• _Problem description_:
Only an exact copy of the entries will serve as the answer.

[Data section Boundary: Start]

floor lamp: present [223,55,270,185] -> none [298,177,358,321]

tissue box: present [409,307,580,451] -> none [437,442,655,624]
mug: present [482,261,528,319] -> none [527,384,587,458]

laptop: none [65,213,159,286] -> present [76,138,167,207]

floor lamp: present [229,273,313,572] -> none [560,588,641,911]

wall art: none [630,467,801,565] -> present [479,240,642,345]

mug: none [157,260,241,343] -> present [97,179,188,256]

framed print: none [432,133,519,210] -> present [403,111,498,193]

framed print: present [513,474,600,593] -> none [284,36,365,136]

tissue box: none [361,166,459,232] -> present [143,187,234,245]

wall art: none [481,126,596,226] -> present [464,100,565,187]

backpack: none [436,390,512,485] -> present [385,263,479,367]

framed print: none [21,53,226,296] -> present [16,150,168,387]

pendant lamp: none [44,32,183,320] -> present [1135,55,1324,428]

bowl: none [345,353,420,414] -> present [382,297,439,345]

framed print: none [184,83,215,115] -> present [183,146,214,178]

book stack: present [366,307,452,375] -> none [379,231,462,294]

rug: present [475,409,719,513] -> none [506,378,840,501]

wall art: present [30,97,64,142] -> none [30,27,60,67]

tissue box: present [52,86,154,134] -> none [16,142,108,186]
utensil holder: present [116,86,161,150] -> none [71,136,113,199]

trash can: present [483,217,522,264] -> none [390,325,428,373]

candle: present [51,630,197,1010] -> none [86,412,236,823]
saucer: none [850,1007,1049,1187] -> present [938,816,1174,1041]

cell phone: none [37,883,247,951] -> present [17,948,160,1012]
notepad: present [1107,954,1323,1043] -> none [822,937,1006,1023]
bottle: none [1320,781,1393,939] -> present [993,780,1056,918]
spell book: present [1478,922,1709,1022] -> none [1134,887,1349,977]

[Data section Boundary: End]

• _Result of this exercise_:
floor lamp: present [223,55,270,185] -> none [298,177,358,321]

tissue box: present [409,307,580,451] -> none [437,442,655,624]
mug: present [482,261,528,319] -> none [527,384,587,458]

laptop: none [65,213,159,286] -> present [76,138,167,207]

floor lamp: present [229,273,313,572] -> none [560,588,641,911]

wall art: none [630,467,801,565] -> present [479,240,642,345]

mug: none [157,260,241,343] -> present [97,179,188,256]

framed print: none [432,133,519,210] -> present [403,111,498,193]

framed print: present [513,474,600,593] -> none [284,36,365,136]

tissue box: none [361,166,459,232] -> present [143,187,234,245]

wall art: none [481,126,596,226] -> present [464,100,565,187]

backpack: none [436,390,512,485] -> present [385,263,479,367]

framed print: none [21,53,226,296] -> present [16,150,168,387]

pendant lamp: none [44,32,183,320] -> present [1135,55,1324,428]

bowl: none [345,353,420,414] -> present [382,297,439,345]

framed print: none [184,83,215,115] -> present [183,146,214,178]

book stack: present [366,307,452,375] -> none [379,231,462,294]

rug: present [475,409,719,513] -> none [506,378,840,501]

wall art: present [30,97,64,142] -> none [30,27,60,67]

tissue box: present [52,86,154,134] -> none [16,142,108,186]
utensil holder: present [116,86,161,150] -> none [71,136,113,199]

trash can: present [483,217,522,264] -> none [390,325,428,373]

candle: present [51,630,197,1010] -> none [86,412,236,823]
saucer: none [850,1007,1049,1187] -> present [938,816,1174,1041]

cell phone: none [37,883,247,951] -> present [17,948,160,1012]
notepad: present [1107,954,1323,1043] -> none [822,937,1006,1023]
bottle: none [1320,781,1393,939] -> present [993,780,1056,918]
spell book: present [1478,922,1709,1022] -> none [1134,887,1349,977]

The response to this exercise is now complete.